POLECENIE:
Czy wypiszesz bez zmian wszystkie wiersze od tego zawierającego "pose: elev=83.9 azim=131.1" w dół aż po ten zawierający "Dot at: (158, 309)", z oboma włącznie, pomijając obrazy?

********

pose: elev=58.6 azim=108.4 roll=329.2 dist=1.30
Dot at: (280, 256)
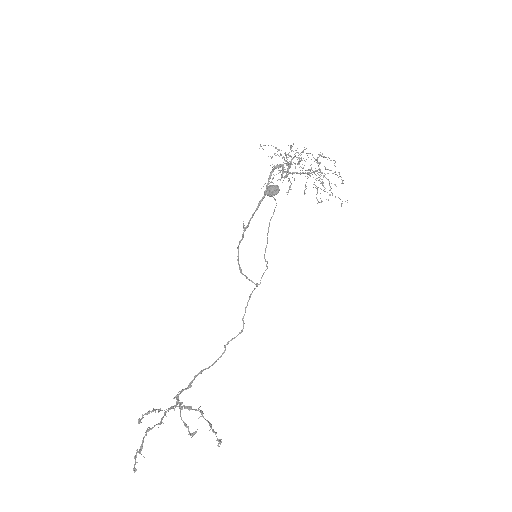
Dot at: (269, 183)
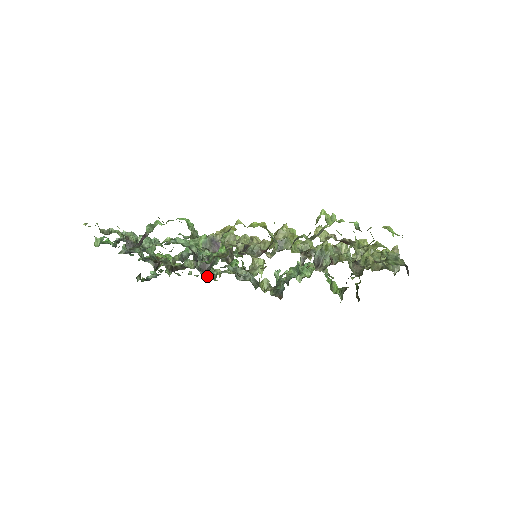
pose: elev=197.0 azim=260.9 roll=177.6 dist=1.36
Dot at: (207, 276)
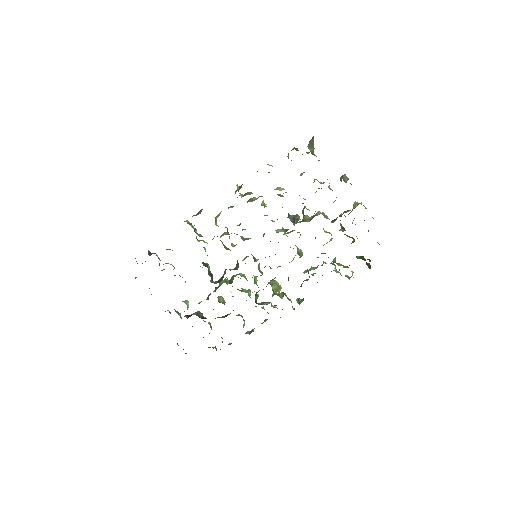
Dot at: occluded
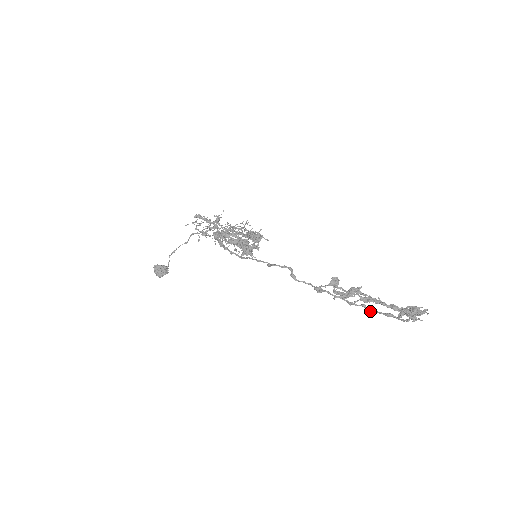
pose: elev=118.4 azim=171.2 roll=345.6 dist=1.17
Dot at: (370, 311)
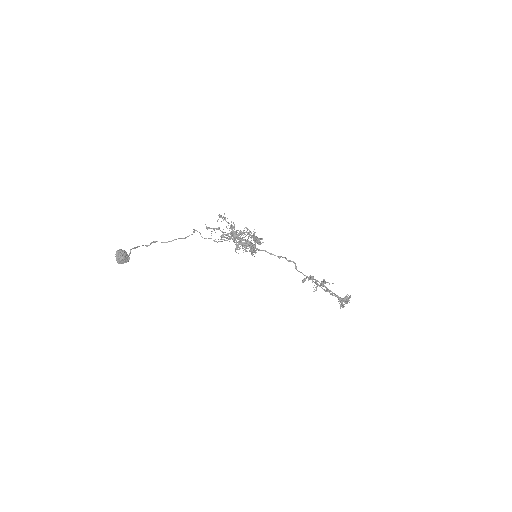
Dot at: (332, 294)
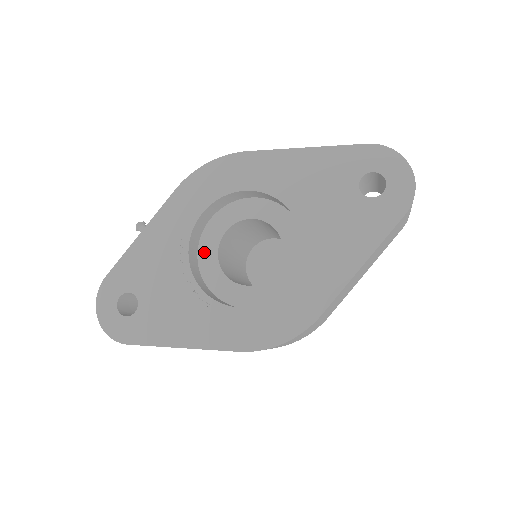
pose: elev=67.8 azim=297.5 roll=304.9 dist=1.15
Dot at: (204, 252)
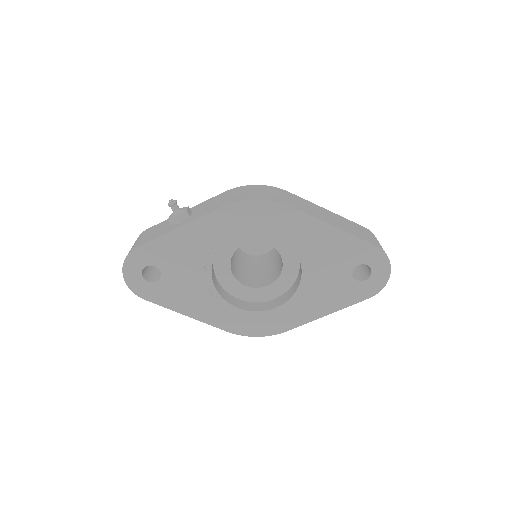
Dot at: (222, 251)
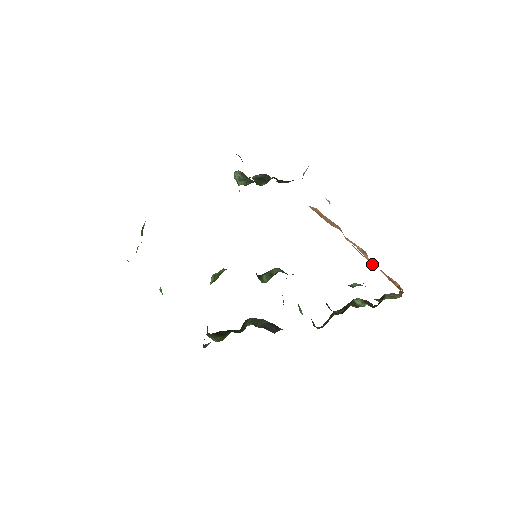
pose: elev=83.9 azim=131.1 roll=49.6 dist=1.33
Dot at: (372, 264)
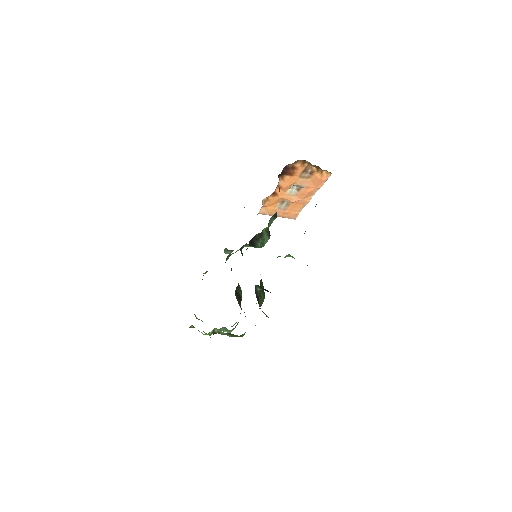
Dot at: (296, 180)
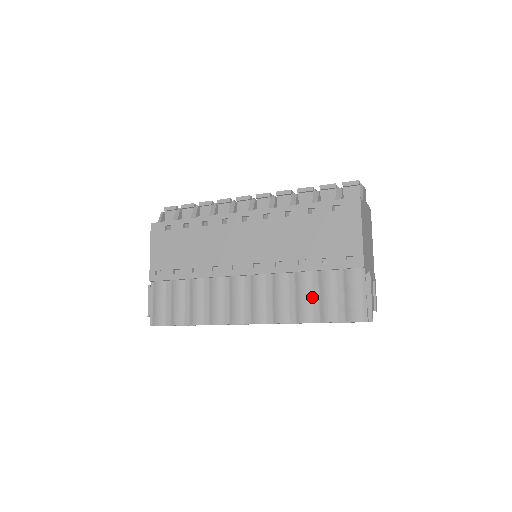
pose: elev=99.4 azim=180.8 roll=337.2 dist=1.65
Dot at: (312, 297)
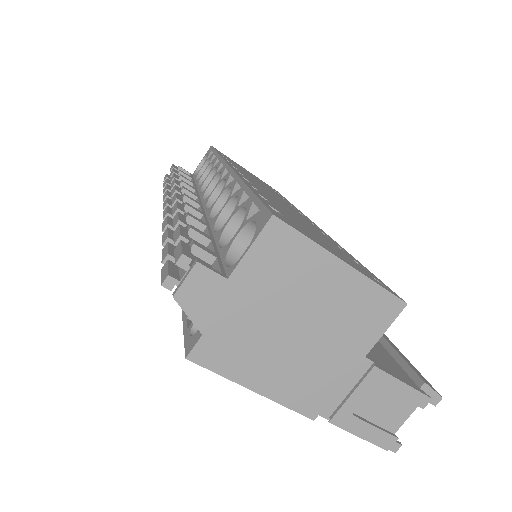
Dot at: occluded
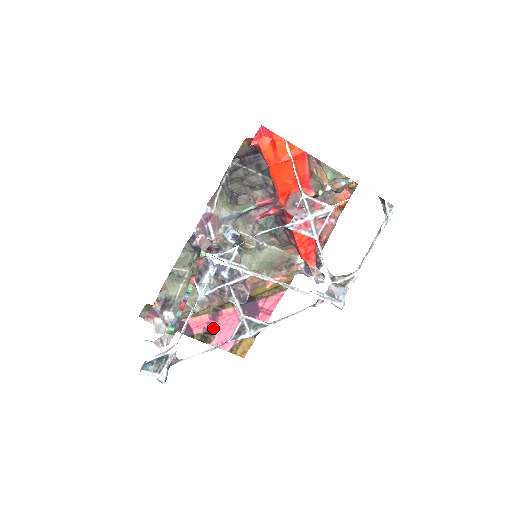
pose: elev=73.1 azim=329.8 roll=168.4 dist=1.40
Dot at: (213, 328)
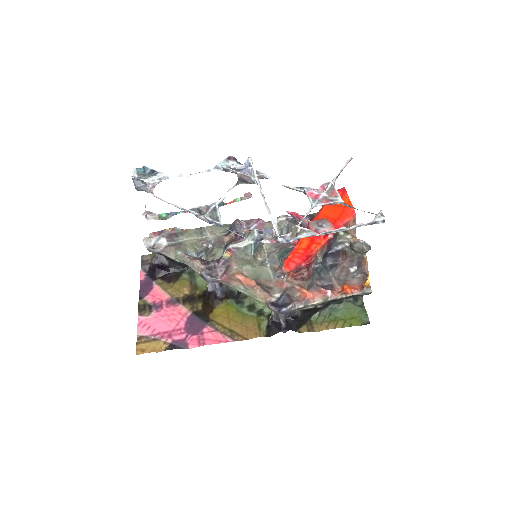
Dot at: (158, 309)
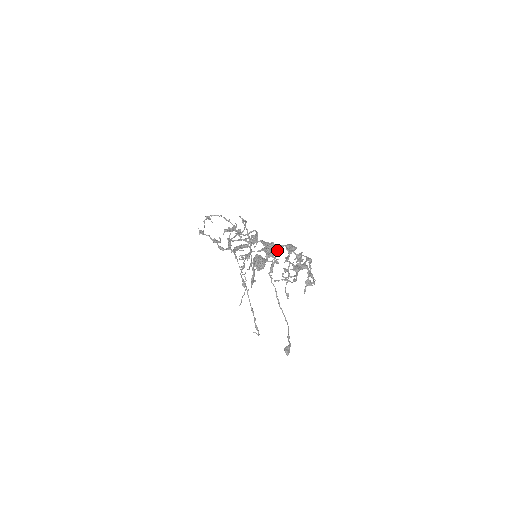
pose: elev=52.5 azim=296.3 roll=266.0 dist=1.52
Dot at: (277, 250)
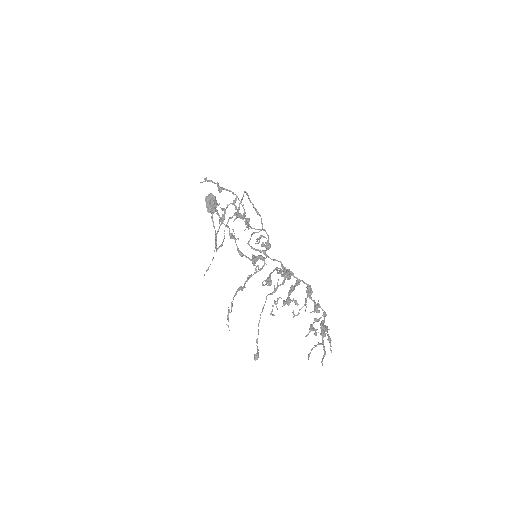
Dot at: occluded
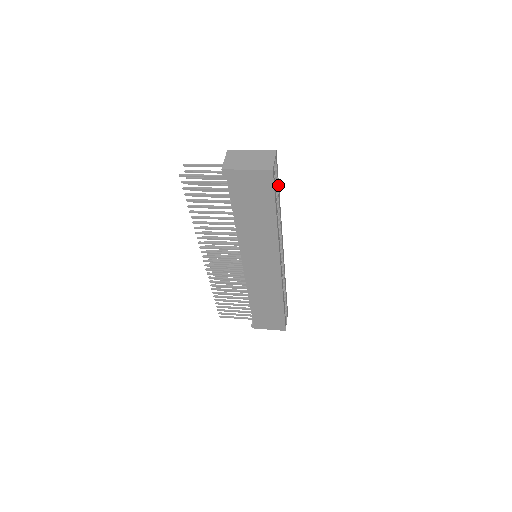
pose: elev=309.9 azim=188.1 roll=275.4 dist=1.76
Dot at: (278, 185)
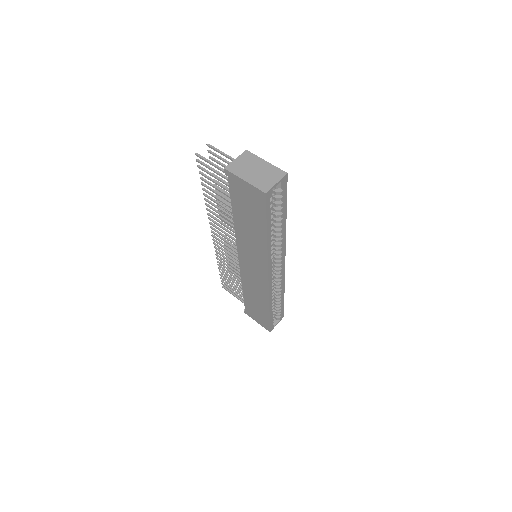
Dot at: (284, 206)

********

WYNIK ZADANIA:
pose: elev=83.9 azim=131.1 roll=49.6 dist=1.33
Dot at: (372, 264)
Dot at: (296, 180)
pose: elev=99.4 azim=180.8 roll=337.2 dist=1.65
Dot at: (312, 297)
Dot at: occluded
pose: elev=73.1 azim=329.8 roll=168.4 dist=1.40
Dot at: (213, 328)
Dot at: (158, 309)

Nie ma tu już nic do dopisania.